▶ _Page_:
Review Summary: The next band to attempt carrying the ATDI torch. Think The Fall of Troy meets Million Dead but a little rough around the edges.
As I write this, it's about halfway through 2007. At the Drive-In was a great band. I remember them too. Apparently so do hundreds of imitators. First there was Sparta, obviously. They were great, but their energy and importance was really just a diluted version of At the Drive In's. Then there was Brazil. They tried to mesh punk energy with more interesting chord phrasings, and even got signed to Fearless records, but ended up tripping on their own feet and goofy production. Bands like Million Dead and The Blood Brothers took very specific aspects of the ATDI style and took them off in tangential directions, but ultimately the former broke up and latter skidded off the path towards a woeful blend of dance punk and indie. In 2004, the world was given The Fall of Troy, a band that was immediately fawned over by critics and fans alike. But, three LPs later and countless youtube videos of 12 year olds imitating Erak's pull off and hammer techniques with robotic perfection, The Fall of Troy too have lost their allure, both technically and emotionally. Their most recent album, released earlier this year, Manipulator
, is decidedly lackluster. It would seem that the legendary status of ATDI is still untouchable, six years later. They were energetic yet pensive, raw yet refined, and interesting and forward-thinking without sacrificing their punk roots. To mix punk and progressive midway through 2007 is really just a throwback to what ATDI achieved (and even with a more universal success considering their major label status and hit single "One Armed Scissor") and may be a dead end trail as proven by the aforementioned band.
So why the hell does La Cosa Nostra think they can pull it off? To be real, I don't know. There are a lot derivative moments on this album. The distorted vocals lean heavily on techniques developed by similar ATDI imitators For the Mathematics. A lot of the general feel of the album seems straight off of Million Dead's Song to Ruin
. The entirety of "Open Doors" might as well be inserted as track 6 on that album. "Replacement of Wolverine Skulls" could easily fit neatly onto The Fall of Troy's Doppelganger
excepting the weird Bear vs. Shark-like sparse verse. "Saddle Your Alpaca" has odd, angular guitar that indulges in Mars Volta-esque dissonances (think "Cygnus..."). They seem to be tapping into that whole prog + post-hardcore thing that's been championed by magazines like Alternative Press in recent years. If you want to criticize La Cosa Nostra for anything, it's for wearing their influences on their sleeves.

▶ _Given instruction_:
Carry the La Cosa Nostra album review forward from its last sentence, in the same voice. Nothing in the records is required here.

▶ _Records_:
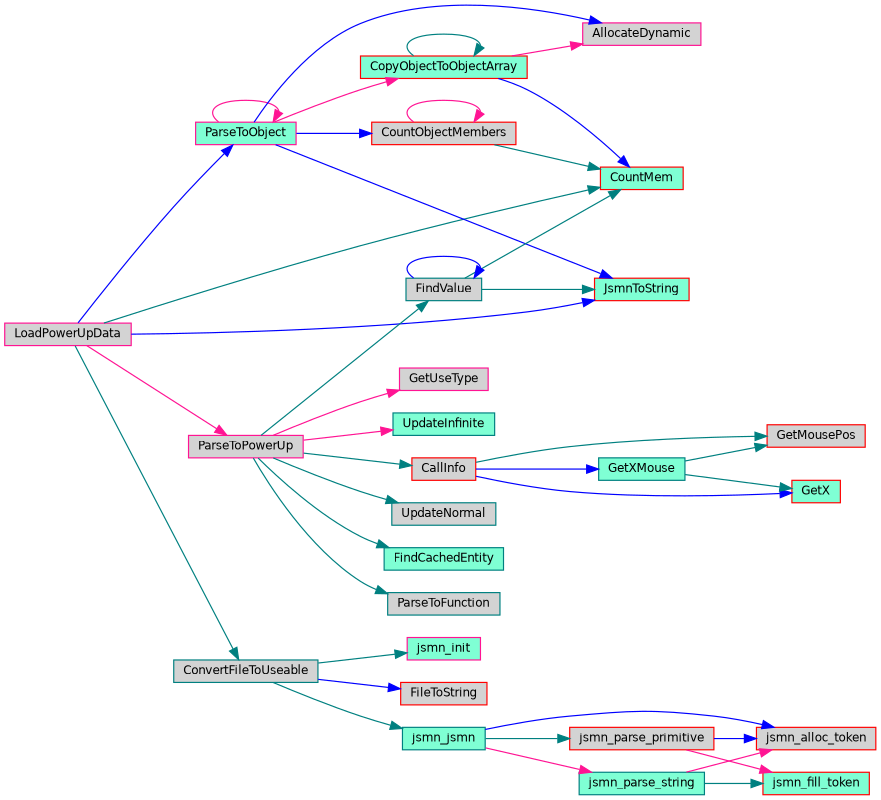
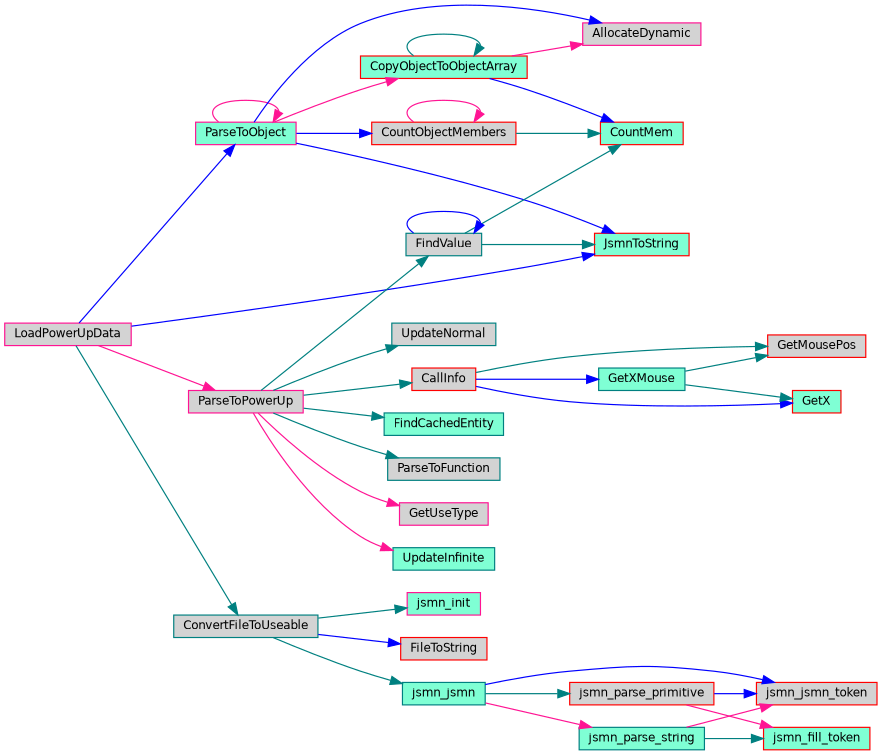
  digraph {
    rankdir=LR
    node [color=red fillcolor=lightgrey fontname=Helvetica fontsize=10 shape=record style=filled]
    edge [color=teal fontname=Helvetica fontsize=10 labelfontname=Helvetica labelfontsize=10 style=solid]
    n1 [color=deeppink fontcolor=black height=0.2 label=LoadPowerUpData width=0.4]
    n2 [fillcolor=aquamarine height=0.2 label=JsmnToString width=0.4]
    n3 [color=teal height=0.2 label=ConvertFileToUseable width=0.4]
    n4 [color=deeppink fillcolor=aquamarine height=0.2 label=ParseToObject width=0.4]
    n5 [fillcolor=aquamarine height=0.2 label=CountMem width=0.4]
    n6 [color=deeppink height=0.2 label=ParseToPowerUp width=0.4]
    n7 [color=deeppink fillcolor=aquamarine height=0.2 label=jsmn_init width=0.4]
    n8 [height=0.2 label=FileToString width=0.4]
    n9 [color=teal fillcolor=aquamarine height=0.2 label=jsmn_jsmn width=0.4]
    n10 [fillcolor=aquamarine height=0.2 label=CopyObjectToObjectArray width=0.4]
    n11 [color=deeppink height=0.2 label=AllocateDynamic width=0.4]
    n12 [height=0.2 label=CountObjectMembers width=0.4]
    n13 [color=teal height=0.2 label=FindValue width=0.4]
    n14 [color=teal height=0.2 label=ParseToFunction width=0.4]
    n15 [color=deeppink height=0.2 label=GetUseType width=0.4]
    n16 [color=teal fillcolor=aquamarine height=0.2 label=UpdateInfinite width=0.4]
    n17 [color=teal height=0.2 label=UpdateNormal width=0.4]
    n18 [height=0.2 label=CallInfo width=0.4]
    n19 [color=teal fillcolor=aquamarine height=0.2 label=FindCachedEntity width=0.4]
-   n20 [height=0.2 label=jsmn_alloc_token width=0.4]
+   n20 [height=0.2 label=jsmn_jsmn_token width=0.4]
    n21 [color=teal fillcolor=aquamarine height=0.2 label=jsmn_parse_string width=0.4]
    n22 [height=0.2 label=jsmn_parse_primitive width=0.4]
    n23 [fillcolor=aquamarine height=0.2 label=jsmn_fill_token width=0.4]
    n24 [color=teal fillcolor=aquamarine height=0.2 label=GetXMouse width=0.4]
    n25 [fillcolor=aquamarine height=0.2 label=GetX width=0.4]
    n26 [height=0.2 label=GetMousePos width=0.4]
    n1 -> n2 [color=blue]
    n1 -> n3
    n1 -> n4 [color=blue]
-   n1 -> n5
    n1 -> n6 [color=deeppink]
    n3 -> n7
    n3 -> n8 [color=blue]
    n3 -> n9
    n4 -> n2 [color=blue]
    n4 -> n4 [color=deeppink]
    n4 -> n10 [color=deeppink]
    n4 -> n11 [color=blue]
    n4 -> n12 [color=blue]
    n6 -> n13
    n6 -> n14
    n6 -> n15 [color=deeppink]
    n6 -> n16 [color=deeppink]
    n6 -> n17
    n6 -> n18
    n6 -> n19
    n9 -> n20 [color=blue]
    n9 -> n21 [color=deeppink]
    n9 -> n22
    n10 -> n5 [color=blue]
    n10 -> n10
    n10 -> n11 [color=deeppink]
    n12 -> n5
    n12 -> n12 [color=deeppink]
    n13 -> n2
    n13 -> n5
    n13 -> n13 [color=blue]
    n18 -> n24 [color=blue]
    n18 -> n25 [color=blue]
    n18 -> n26
    n21 -> n20 [color=deeppink]
    n21 -> n23
    n22 -> n20 [color=blue]
    n22 -> n23 [color=deeppink]
    n24 -> n25
    n24 -> n26
  }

▶ _The result_:
However, getting past the fact that this album is stitched together from other post-hardcore albums, the actual songs and musicianship are pretty impressive. The songwriting is tight. While there are goofy, incongruous moments like the aforementioned Bear vs. Shark break, in general, La Cosa Nostra has a knack for constructing fun, well-paced songs. Their energy is really likable. The best moments on any given song are typically when all of the musicians are going balls out because La Cosa Nostra is a band that excels when they feel the most fun or youthful rather than cerebral or wise. For example, "Shut Yo Mutt" doesn't really break until 1:11 and up until there is as exciting and awesome as any post-hardcore song to have been released in the past few years. If looking at the punk vs. prog dynamic on this album, they're typically their most fun when the drumming resembles punk more than prog, no matter what the guitarist, bass, and vocals are doing. A final nitpicking note about the songwriting is that La Cosa Nostra excels when they use major keys instead of minor keys. The awesomeness of "Shut Yo Mutt" is hindered by the cheesiness of the harmonic minor opening, and just makes the intro sound more like The Fall of Troy and less like a unique, original idea.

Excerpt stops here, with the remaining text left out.